Difficile d'imaginer une tâche plus intimidante que la perspective de tirer un penalty en finale d'une Coupe du Monde. Quelques-uns des plus grands footballeurs de la planète se sont essayés à cet exercice périlleux… et ont connu des échecs retentissants. La Japonaise Saki Kumagai ne s'est pas contentée de relever ce défi ô combien difficile ; sa tentative victorieuse en finale de la Coupe du Monde Féminine de la FIFA 2011™ a offert sa première couronne mondiale à un pays durement éprouvé par un terrible tremblement de terre, quelques mois auparavant.

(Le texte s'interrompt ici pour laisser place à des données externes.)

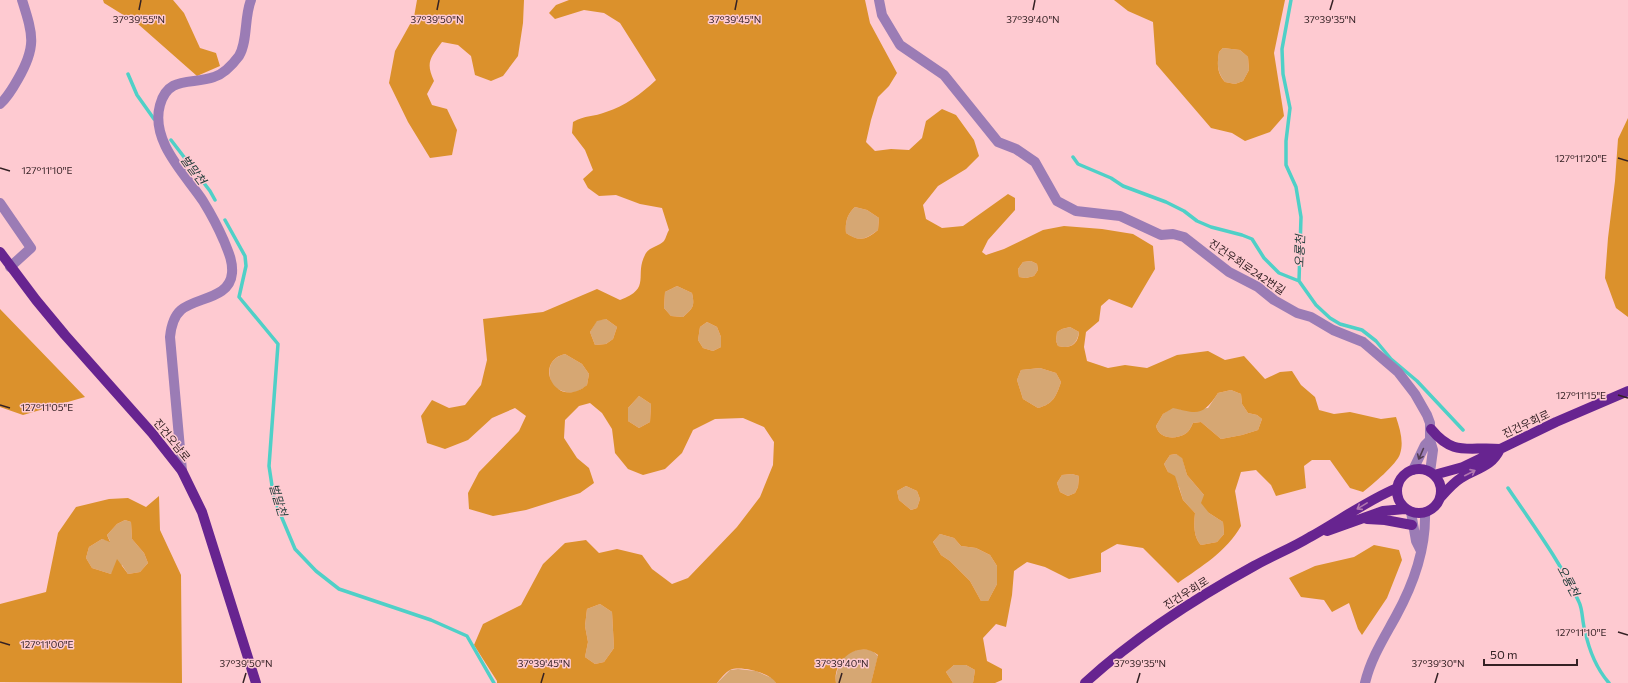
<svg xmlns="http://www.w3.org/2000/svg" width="1628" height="683" font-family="Commissioner,'Noto Sans KR',sans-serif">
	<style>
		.green { fill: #d6a773 }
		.forest { fill: #db912c; fill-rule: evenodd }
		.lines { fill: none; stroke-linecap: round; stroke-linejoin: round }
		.stream { stroke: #4fd0c7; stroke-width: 3.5 }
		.minor { stroke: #9b7cb5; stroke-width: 10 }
		.major { stroke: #672490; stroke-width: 10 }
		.oneway { stroke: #533c50 }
		.oneway2 { stroke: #b277b0 }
		.ticks { fill: none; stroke: #342124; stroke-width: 1.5 }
		.labels { text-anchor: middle; stroke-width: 3; stroke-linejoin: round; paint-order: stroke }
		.street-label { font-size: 11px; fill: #342124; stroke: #fecad1 }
		.water-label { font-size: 12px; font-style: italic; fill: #1f3b39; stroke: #fecad1 }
		.ticks-label { font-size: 10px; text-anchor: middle; fill: #342124; stroke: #fecad1; stroke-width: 3; stroke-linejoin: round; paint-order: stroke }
	</style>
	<rect width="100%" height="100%" fill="#fecad1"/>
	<path class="green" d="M1223,48L1240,50L1248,57L1249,70L1243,81L1235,84L1225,82C1217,72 1217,65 1219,52Z
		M855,207L867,210L879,218L878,230C865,240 859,242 846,233C845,223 847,214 855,207Z
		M1031,261L1037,264L1038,270L1034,276L1026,278L1019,277L1018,269L1023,262Z
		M677,286L692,293C695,307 693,308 683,317L671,316L664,308L665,292Z
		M606,319L617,327L613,339L606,344L595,345L590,332L597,320Z
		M707,322L717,327L721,337V347L713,351L703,348L698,340L700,327Z
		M1070,327L1079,332C1077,345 1070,349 1058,346L1056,341L1057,332L1062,329Z
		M565,354L582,364L589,374L587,385C574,396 568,394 553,387C547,372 547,359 565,354Z
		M1040,368L1056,373L1061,382C1056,397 1053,404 1038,408L1023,399L1017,380L1021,370Z
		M1231,390L1241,394L1242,404L1248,413L1257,415L1262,419L1258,430L1242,435L1221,439L1201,422L1193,423C1191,427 1189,432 1185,434C1175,440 1159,439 1156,426L1163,414L1173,407L1183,410L1208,408L1218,393Z
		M639,396L651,404L650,422L639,428L628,421V408Z
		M1176,454L1182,457L1187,475L1204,495L1209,513L1223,522L1224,534L1217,542L1201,545C1193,537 1194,523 1195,513L1183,500L1179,487L1168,472L1164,464L1170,455Z
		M1072,474L1079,476L1078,487L1075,493L1068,496L1060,492L1057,483L1062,475Z
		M906,486L917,491L920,499L917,508L911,510L899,500L897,491Z
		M125,520L131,522L132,539L144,553L148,563L140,572L128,574L122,565L111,574L92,568L86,558L89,547L102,539L110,541L107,535L117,524Z
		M940,534L954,538L961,546L976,548L990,555L997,566V584L988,601H981L970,581L950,561L941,555L933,542Z
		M600,604L612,612L614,648L604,662L595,664L585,657L588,642L585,626L587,609Z
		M858,649L872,650L878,656L871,683H836C834,674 841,658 849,653C852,651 855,651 858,649Z
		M954,665H966L975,670L973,683H953L946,672Z
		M738,669L756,671L774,679L776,683H717L730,670Z"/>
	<path class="forest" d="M103,0H173L184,13L200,48L216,53L220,66L197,76L138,24L104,3Z
		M417,0H524L523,23L518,56L503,76L491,81L475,75L471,56L458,45L442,42C431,57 425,62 434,81L427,94L432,105L447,109L457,130L452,155L430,158L408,122L389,83L395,51L414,17Z
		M569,0H865L870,23L897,73L889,86L878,97L871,120L866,142L875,151L891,149L909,150L922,138L926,121L942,109L956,115L974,140L979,156L966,169L938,186L923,205L926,219L942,228L963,226L1008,194L1015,198V210L988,240L982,252L986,255L1004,249L1043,230L1064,226L1102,229L1133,234L1153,246L1155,269L1132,308L1109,299L1101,306L1099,321L1086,332L1084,347L1087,361L1108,368L1125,365L1147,368L1177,355L1208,351L1225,360L1244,356L1265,379L1280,372L1292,371L1301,385L1315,397L1319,410L1334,414L1350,412L1381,419L1396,417C1400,429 1404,442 1400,454C1397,464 1372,485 1363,492L1350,488L1330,460H1312L1304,466L1306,488L1276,496L1271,485L1256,470L1241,472L1235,491L1241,526C1226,552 1202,566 1178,583L1143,548L1117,544L1101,553V572L1069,579L1045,567L1027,562L1014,571L1012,595L1006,627L996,624L983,638L987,661L1002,669V680L995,683H973L975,670L966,665H954L946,672L953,683H871L878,655C859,639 832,660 836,683H776C771,673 740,665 730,670C726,672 720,679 717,683H497V681L474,645L483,624L521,605L543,564L565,543L586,540L599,553L617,549L642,555L652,569L672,584L688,578L737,527L760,497L773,465L774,442L764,427L743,418L715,419L693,430L682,453L665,469L643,475L628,469L615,453L612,429L602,413L590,403L579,406L565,420L564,438L577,458L589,468L594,483L580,493L526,510L493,516L469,509L468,493L479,472L519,431L526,416L515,408L492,418L468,440L445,449L427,443L421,416L432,400L449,408L465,405L481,385L487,360L483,319L543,312L597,289L620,300C653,288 633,275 646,253C650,247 659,246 664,241C666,238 667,233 669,230L662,208L640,204L616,195L599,196L588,188L583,179L593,170L585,150L572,133L573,122C585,115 594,117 606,112C625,106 641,94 656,80L620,23L604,13L584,10L555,19L549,13L556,5ZM855,207L867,210L879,218L878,230C866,240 859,242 846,233C845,223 847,214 855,207ZM1031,261L1037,264L1038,270L1034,276L1026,278L1019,277L1018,269L1023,262ZM677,286L692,293C695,307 693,308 683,317L671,316L664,308L665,292ZM606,319L617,327L613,339L606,344L595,345L590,332L597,321ZM707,322L717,327L721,337V347L713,351L703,348L698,340L700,327ZM1070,327L1079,332C1078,345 1070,349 1058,346L1056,341L1057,332L1062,329ZM565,354L582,364L589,374L587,385C556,411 532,362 565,354ZM1040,368L1056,373L1061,382C1056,397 1053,404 1038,408L1023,399L1017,380L1021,370ZM1231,390L1241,394L1242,404L1248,413L1257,415L1262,419L1258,430L1242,435L1221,439L1201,422L1193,423C1191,427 1189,432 1185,434C1175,440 1159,439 1156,426L1163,414L1173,408C1198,414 1203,416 1218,393ZM639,396L651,404L650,422L639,428L628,421V408ZM1176,454L1182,458L1187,475L1204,495L1201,503L1209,513L1223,522L1224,534L1217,542L1201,545C1193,537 1194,523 1195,513L1183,500L1175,476L1168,472L1164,464L1170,455ZM1072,474L1079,476L1078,487L1075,493L1068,496L1060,492L1057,483L1062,475ZM906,486L917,491L920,499L917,508L911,510L899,500L897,491ZM940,534L954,538L961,546L976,548L990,555L997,566V584L988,601H981L970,581L950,561L941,555L933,542ZM600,604L612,612L614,648L604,662L595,664L585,657L588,642L585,626L587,609Z
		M1114,0H1285L1274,53L1284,116L1270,132L1245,141L1232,133L1211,128L1156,64L1153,22L1128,11ZM1223,48L1240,50L1248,57L1249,70L1243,81L1235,84L1225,82C1217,73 1217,65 1219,52Z
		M1628,118V317L1616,308L1605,278L1608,238L1615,181L1618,139Z
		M0,309L85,397L23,415L0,407Z
		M159,496L160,530L181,575L182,683L0,682V604L46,592L58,533L76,507L109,499L128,498L146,507ZM125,520L131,522L132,539L144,553L148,563L140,572L128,574L117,559L111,574L92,568L86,558L89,547L102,539L110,542L107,535L117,524Z
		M1374,545L1399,550L1402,560L1387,598L1362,635L1358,629L1349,603L1332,612L1324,600L1301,597L1289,578L1315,566L1354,557Z"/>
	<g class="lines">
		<path class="stream" d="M1291,0L1282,49L1283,74L1290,108L1286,141V165L1296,187L1301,217L1299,281L1316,305L1330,318L1340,324L1362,330L1376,341L1391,359L1417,381L1463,430
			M128,74L137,95L154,119
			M171,140L210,191L215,200
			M1073,157L1078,164L1111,178L1123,186L1166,202L1184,211L1197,221L1211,227L1242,235L1252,239L1264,258L1279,273L1299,281
			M225,220L245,256L246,266L239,297L278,344L269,466L274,499L295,549L316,571L339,589L431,620L467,636L494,683
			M1508,488C1533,525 1560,561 1579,602C1583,610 1582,622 1585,631C1589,650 1596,668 1609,683"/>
		<path class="minor" d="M879,0L882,15L900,45L944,75L998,142L1016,149L1035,162L1057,201L1076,211L1120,216L1161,235L1173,234L1184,237L1229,272L1258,287L1274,300L1297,313L1311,317L1333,330L1363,342L1398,372L1415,394L1427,415L1430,423V440L1433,450L1430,472
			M0,104C8,97 13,88 18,79C37,46 33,35 22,0
			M0,203L31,248L10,267
			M1413,470L1425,445L1430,440
			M182,471L170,337C171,327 173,317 181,310C196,297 230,299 232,273C233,261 228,251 224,241C218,227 211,214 203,201C185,174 150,141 160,105C168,75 192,85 214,77C224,74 233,64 239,56C248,41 244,17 251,0
			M1411,512L1416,541L1421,551
			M1365,683C1371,658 1384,638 1396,616C1413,585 1426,549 1425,513"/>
		<path class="major" d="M0,252L36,300L65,335L152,433L182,471L202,512L256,683
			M1431,429C1454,457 1468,446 1500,449
			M1397 491a22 22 0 1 1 44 0a22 22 0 1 1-44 0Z
			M1434,475L1463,467L1556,422L1628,391
			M1440,498C1447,490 1453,483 1461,478C1476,468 1491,468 1500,449
			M1367,519L1385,520L1412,525
			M1327,531L1383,511L1405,509
			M1085,683C1135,637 1194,599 1254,566C1272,556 1292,548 1310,537C1339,521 1366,501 1397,488"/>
	</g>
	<defs><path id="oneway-shaft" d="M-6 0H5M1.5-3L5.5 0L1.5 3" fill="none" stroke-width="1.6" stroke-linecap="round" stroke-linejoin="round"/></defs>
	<use class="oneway" href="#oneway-shaft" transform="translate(1421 454) rotate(114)"/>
	<g class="oneway2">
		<use href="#oneway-shaft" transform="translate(1470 473) rotate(-27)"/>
		<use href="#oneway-shaft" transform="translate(1362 506) rotate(149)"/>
	</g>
	<path class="ticks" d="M139,10L141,0M437,10L439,0M735,10L737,0M1033,10L1035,0M1330,10L1333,0M1618,158L1628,161M0,168L10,171M1618,395L1628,398M0,405L10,408M1618,632L1628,635M0,642L10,645M243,683L246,673M541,683L544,673M839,683L842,673M1137,683L1140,673M1435,683L1438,673"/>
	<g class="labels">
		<g class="street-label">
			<text transform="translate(1247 267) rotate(34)" y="4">진건우회로242번길</text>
			<text transform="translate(1526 424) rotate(-25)" y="4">진건우회로</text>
			<text transform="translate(172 440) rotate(51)" y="4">진건오남로</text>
			<text transform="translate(1186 593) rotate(-32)" y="4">진건우회로</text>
		</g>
		<g class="water-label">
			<text transform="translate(193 170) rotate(53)" y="4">벌말천</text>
			<text transform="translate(1300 251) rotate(-88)" y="4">오룡천</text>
			<text transform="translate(278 500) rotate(73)" y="4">벌말천</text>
			<text transform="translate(1568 581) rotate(62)" y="4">오룡천</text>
		</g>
	</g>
	<g class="ticks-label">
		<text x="139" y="23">37°39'55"N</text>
		<text x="437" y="23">37°39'50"N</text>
		<text x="735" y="23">37°39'45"N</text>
		<text x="1033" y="23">37°39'40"N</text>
		<text x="1330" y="23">37°39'35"N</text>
		<text x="1581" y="162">127°11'20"E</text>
		<text x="47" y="174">127°11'10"E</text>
		<text x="1581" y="399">127°11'15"E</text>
		<text x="47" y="411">127°11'05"E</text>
		<text x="1581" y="636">127°11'10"E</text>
		<text x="47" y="648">127°11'00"E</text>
		<text x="246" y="667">37°39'50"N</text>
		<text x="544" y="667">37°39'45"N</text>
		<text x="842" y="667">37°39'40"N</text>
		<text x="1140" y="667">37°39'35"N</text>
		<text x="1438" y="667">37°39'30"N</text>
	</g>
	<path d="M1484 659v6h93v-6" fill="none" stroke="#342124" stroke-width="2"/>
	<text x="1490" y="659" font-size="12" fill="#342124" stroke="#fecad1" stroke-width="3" paint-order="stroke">50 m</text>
</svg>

Sur les images, l'intrépide Kumagai ne fait pas ses 20 ans au moment de s'avancer pour tirer le quatrième penalty nippon de la série et de tromper la gardienne américaine Hope Solo. Sa frappe pleine de sang-froid a fait basculer la victoire dans le camp des Nadeshiko, face à un adversaire donné largement favori. Du jour au lendemain, Kumagai est devenue une véritable célébrité au pays du Soleil-Levant et son tir au but décisif fait depuis partie de l'histoire de l'épreuve.

Avec le recul, on pourrait presque penser que ce moment historique à Francfort était écrit d'avance. Kumagai venait de rejoindre le 1.FFC Francfort, l'une des ténors de la Bundesliga féminine. Elle s'était également distinguée quelques années plus tôt en tirant le cinquième penalty du Japon, synonyme de sacre en Championnat d'Asie Féminin U-19 de l'AFC. À vrai dire, personne ne s'attendait à retrouver les Nadeshiko en finale d'Allemagne 2011 et encore moins à les voir tenir tête aux Américaines pendant plus de deux heures. Les Stars and Stripes ont souvent dominé les débats dans ce choc au sommet, sans toutefois parvenir à faire définitivement la différence. Loin de se laisser abattre, les Japonaises sont revenues au score en toute fin de match, sur une frappe improbable d'Aya Miyama, avant de recoller une nouvelle fois au score au bout du temps additionnel grâce à leur incontournable capitaine Homare Sawa.

Précieux conseils
Malgré ce scénario rocambolesque ou peut-être grâce à lui, Kumagai a abordé la séance de tirs au but en toute décontraction. "Franchement, j'étais très occupée à profiter de l'instant présent. Je n'étais pas le moins du monde nerveuse", raconte l'intéressée au micro de FIFA.com au moment d'évoquer les quelques minutes passées sur la ligne médiane, à attendre son tour.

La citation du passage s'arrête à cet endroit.